Globo é condenada a pagar R$ 2 milhões a jornalista que pediu demissão em 2019

O jornalista obteve decisão favorável do Tribunal Regional do Trabalho da 7ª Região de Fortaleza (CE) em processo contra a Globo e afiliadas no Ceará
O jornalista obteve decisão favorável do Tribunal Regional do Trabalho da 7ª Região de Fortaleza (CE) em processo contra a Globo e afiliadas no Ceará
Marcos Henderson
PorMarcos Henderson

A Rede Globo foi condenada a pagar uma indenização de aproximadamente R$ 2 milhões para o jornalista Kaio Cezar, que ficou amplamente conhecido no país após pedir demissão ao vivo em uma edição do Globo Esporte em fevereiro de 2019, ocasião em que o profissional acusou o diretor Paulo César Norões de assédio e danos morais. 

A decisão do Tribunal Regional do Trabalho da 7ª Região de Fortaleza (CE) concedeu a vitória a Cezar após ele conseguir provar alguns dos constrangimentos feitos por Norões contra ele e sua família. O valor final da indenização ainda está sendo calculado pela Justiça, mas garantirá uma quantia alta para o repórter, que moveu o processo contra a Globo, a TV Verdes Mares (afiliada Globo no Ceará), TV Diário (TV local do Sistema Verdes Mares) e Rádio Verdes Mares (a rádio do grupo). 

Em entrevista exclusiva ao portal Notícias da TV, o jornalista afirmou que ficou muito feliz com a decisão favorável do juiz do trabalho Adalberto Ellery Barreira Neto, que considerou válidas as acusações de Cezar, incluindo más condições de trabalho, aproveitamento exagerado de força de trabalho e dificultação proposital para fiscalizações dentro dos estúdios em que os profissionais da TV Verdes Mares trabalhavam.  Cezar alegou, entre outros pontos, que a Globo se aproveitou da força de trabalho e pouco fiscalizou a situação à qual ele e seus colegas foram submetidos na TV Verdes Mares em transmissões do SporTV e do Premiere.

#### Questões e tarefas
A: De acordo com a notícia sobre a condenação da Globo, qual tribunal deu a decisão favorável ao jornalista?
B: Liste todas as empresas contra as quais o repórter moveu o processo, segundo a notícia sobre a condenação da Globo.
C: Reescreva o trecho da notícia sobre a condenação da Globo que começa em "Em entrevista exclusiva" e termina em "e do Premiere.", trocando "muito feliz" por "bastante satisfeito".

#### Dados extraídos
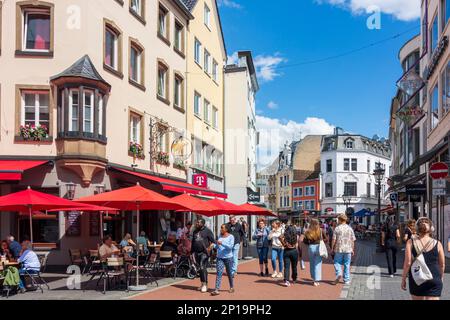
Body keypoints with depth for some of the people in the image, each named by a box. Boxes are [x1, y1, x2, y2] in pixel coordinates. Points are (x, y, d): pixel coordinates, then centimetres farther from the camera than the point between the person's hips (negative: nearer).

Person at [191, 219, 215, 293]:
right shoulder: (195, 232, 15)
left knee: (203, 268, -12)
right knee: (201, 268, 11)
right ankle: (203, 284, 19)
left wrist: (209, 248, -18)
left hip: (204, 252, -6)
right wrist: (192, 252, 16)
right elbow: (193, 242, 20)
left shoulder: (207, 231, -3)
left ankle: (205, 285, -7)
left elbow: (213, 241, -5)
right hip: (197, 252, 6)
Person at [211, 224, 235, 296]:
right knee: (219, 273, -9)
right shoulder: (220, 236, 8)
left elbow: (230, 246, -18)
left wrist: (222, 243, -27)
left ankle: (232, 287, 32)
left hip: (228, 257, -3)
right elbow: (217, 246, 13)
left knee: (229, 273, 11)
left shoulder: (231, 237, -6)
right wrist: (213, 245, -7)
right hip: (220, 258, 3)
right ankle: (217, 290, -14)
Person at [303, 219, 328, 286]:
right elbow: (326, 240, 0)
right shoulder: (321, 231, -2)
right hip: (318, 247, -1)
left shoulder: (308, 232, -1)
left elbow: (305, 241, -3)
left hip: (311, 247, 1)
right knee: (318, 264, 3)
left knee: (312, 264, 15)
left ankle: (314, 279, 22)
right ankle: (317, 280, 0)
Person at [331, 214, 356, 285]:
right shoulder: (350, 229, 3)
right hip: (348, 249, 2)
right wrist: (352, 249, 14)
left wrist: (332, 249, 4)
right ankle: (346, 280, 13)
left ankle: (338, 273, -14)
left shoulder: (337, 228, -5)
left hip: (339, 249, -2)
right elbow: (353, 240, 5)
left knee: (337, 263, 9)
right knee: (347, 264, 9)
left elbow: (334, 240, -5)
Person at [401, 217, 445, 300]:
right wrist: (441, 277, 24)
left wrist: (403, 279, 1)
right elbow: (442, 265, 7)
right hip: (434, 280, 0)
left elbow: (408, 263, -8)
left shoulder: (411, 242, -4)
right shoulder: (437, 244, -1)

--

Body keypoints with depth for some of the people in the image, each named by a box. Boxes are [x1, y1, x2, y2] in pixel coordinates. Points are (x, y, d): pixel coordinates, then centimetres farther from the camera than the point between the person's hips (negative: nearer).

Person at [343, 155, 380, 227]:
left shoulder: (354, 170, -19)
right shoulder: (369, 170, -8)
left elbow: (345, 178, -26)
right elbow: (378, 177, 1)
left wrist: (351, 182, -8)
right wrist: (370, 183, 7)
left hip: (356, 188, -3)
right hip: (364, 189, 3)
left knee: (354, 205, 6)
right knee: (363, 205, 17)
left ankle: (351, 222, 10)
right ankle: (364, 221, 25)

* * *

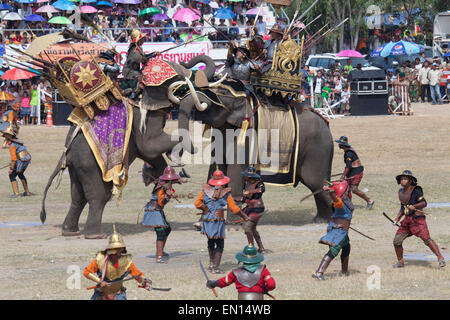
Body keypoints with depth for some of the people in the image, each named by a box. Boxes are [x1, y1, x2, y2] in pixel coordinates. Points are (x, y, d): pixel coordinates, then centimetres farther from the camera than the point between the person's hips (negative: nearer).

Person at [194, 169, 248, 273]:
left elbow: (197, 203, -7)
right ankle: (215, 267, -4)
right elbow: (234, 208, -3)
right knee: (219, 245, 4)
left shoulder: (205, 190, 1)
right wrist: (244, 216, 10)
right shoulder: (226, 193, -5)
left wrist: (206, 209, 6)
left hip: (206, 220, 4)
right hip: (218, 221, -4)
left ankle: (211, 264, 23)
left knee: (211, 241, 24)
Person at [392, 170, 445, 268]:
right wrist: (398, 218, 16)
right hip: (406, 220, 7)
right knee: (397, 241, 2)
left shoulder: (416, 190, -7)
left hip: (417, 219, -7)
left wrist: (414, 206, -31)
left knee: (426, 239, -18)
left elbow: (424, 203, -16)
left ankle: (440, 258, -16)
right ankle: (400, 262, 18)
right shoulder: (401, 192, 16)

#### Respostas às questões
A: O Tribunal Regional do Trabalho da 7ª Região de Fortaleza (CE).

B:
- Globo
- TV Verdes Mares
- TV Diário
- Rádio Verdes Mares

C:
Em entrevista exclusiva ao portal Notícias da TV, o jornalista afirmou que ficou bastante satisfeito com a decisão favorável do juiz do trabalho Adalberto Ellery Barreira Neto, que considerou válidas as acusações de Cezar, incluindo más condições de trabalho, aproveitamento exagerado de força de trabalho e dificultação proposital para fiscalizações dentro dos estúdios em que os profissionais da TV Verdes Mares trabalhavam.  Cezar alegou, entre outros pontos, que a Globo se aproveitou da força de trabalho e pouco fiscalizou a situação à qual ele e seus colegas foram submetidos na TV Verdes Mares em transmissões do SporTV e do Premiere.